Внезапный удар по щеке остановил мои причитания, едва подсохшая рана на губе вновь разошлась. Когда туман в сознании рассеялся, он притянул меня ближе.

– Перестань хныкать. И если хоть одно чёртово слово было ложью…

Я яростно замотала головой, но кроме всхлипов не смогла больше ничего из себя выдавить.

– Пожалуйста, отпустите меня и мою семью домой. – Захлебнувшись очередным потоком слёз, я даже не пыталась сказать что-то ещё. Эбнер отпустил меня.

В комнате воцарилась тишина, нарушаемая стуком пишущей машинки и мучительными рыданиями, которые я не могла контролировать. Плача навзрыд, как безутешный ребёнок, я вжалась лбом в колени, пытаясь подчиниться приказу и успокоиться. Эбнер закурил сигарету и глубоко затянулся, удушливый дым полетел мне в лицо.

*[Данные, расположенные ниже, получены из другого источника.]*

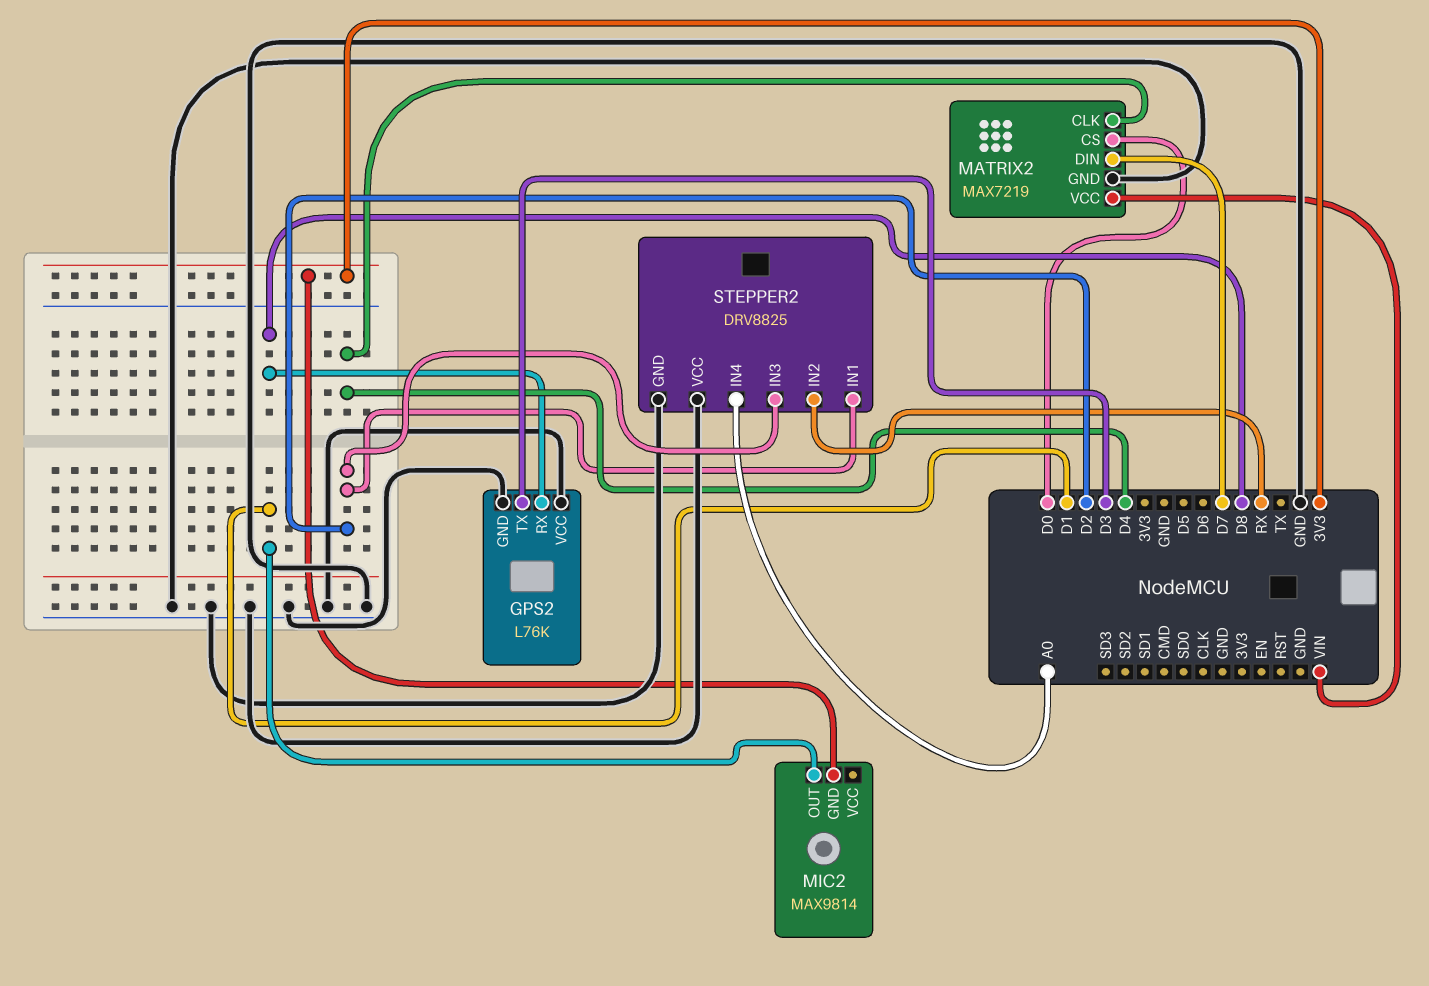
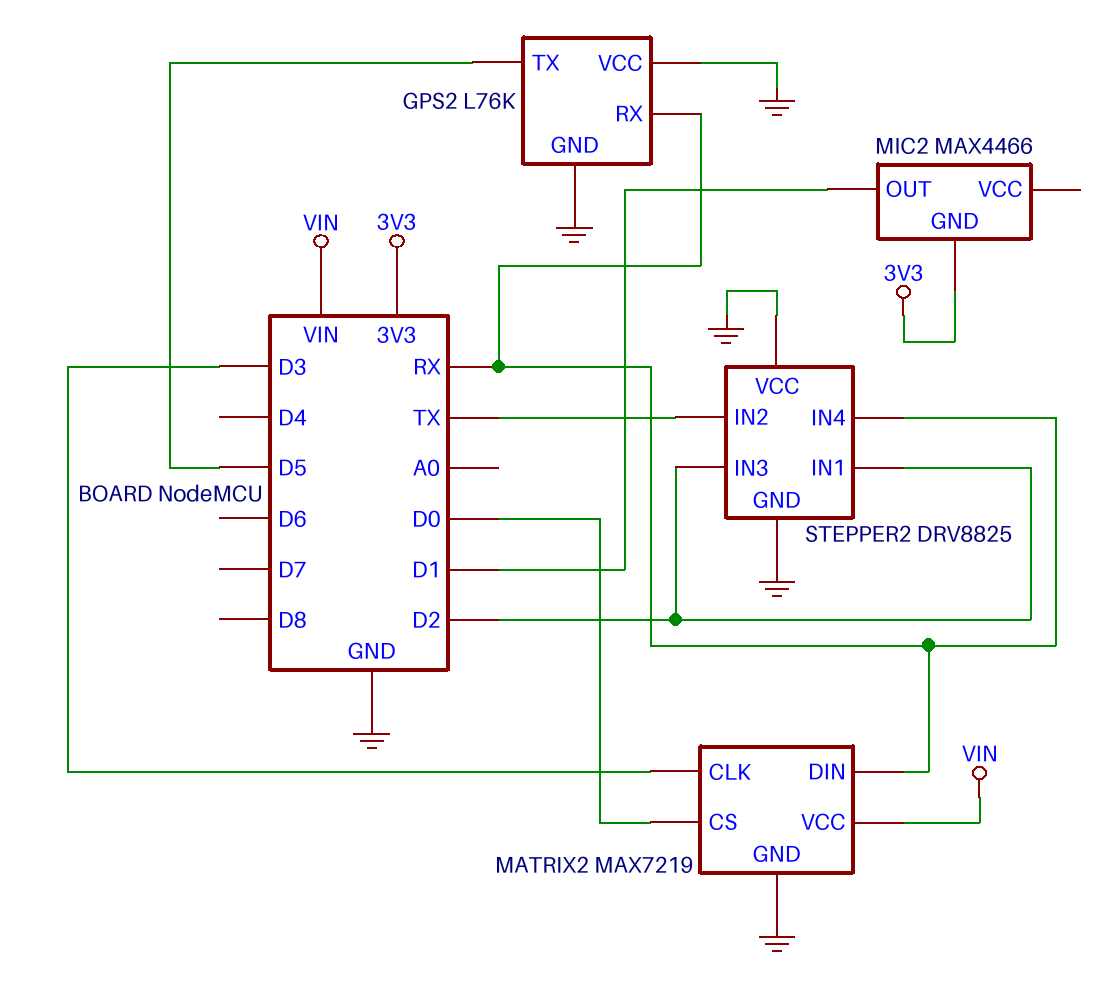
GPS2 pin RX: D8 -> RX
GPS2 pin TX: D3 -> D5
MATRIX2 pin CLK: D4 -> D3
MATRIX2 pin DIN: D7 -> RX
MIC2: MAX9814 -> MAX4466
STEPPER2 pin IN2: RX -> TX
STEPPER2 pin IN4: A0 -> RX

– Что ж, я рад, что ты решила сотрудничать, Мария. Жаль, что это заняло так много времени.

Всё это время я убеждала себя, что Эбнер нас не отпустит, но теперь я сделала признание, которого он так добивался. Может быть, где-то внутри этого жестокого человека оставалось милосердие. Я сморгнула слёзы и встретила его неприязненный взгляд, пока он подносил сигарету к губам.

– Я ответила на ваши вопросы, герр штурмбаннфюрер. – Мой голос показался мне чужим, прерывистым и грубым. – Вы отпустите нас домой?

Эбнер положил сигареты и спички на стол.

– Я сказал, что отпущу тебя, если ты будешь сотрудничать, так? – спросил он, и я кивнула. Затем он повернулся к охранникам и слегка опустил подбородок.

Один схватил меня за правую руку, удерживая на месте, и прижал моё левое предплечье к столу. Всё произошло очень быстро, и у меня не было времени сопротивляться, когда зажжённая сигарета коснулась моей кожи. Жгучая боль вырвала крик из моего горла, но Эбнер надавил сильнее, прежде чем отбросить окурок и взять другую сигарету, которую уже прикурил второй охранник.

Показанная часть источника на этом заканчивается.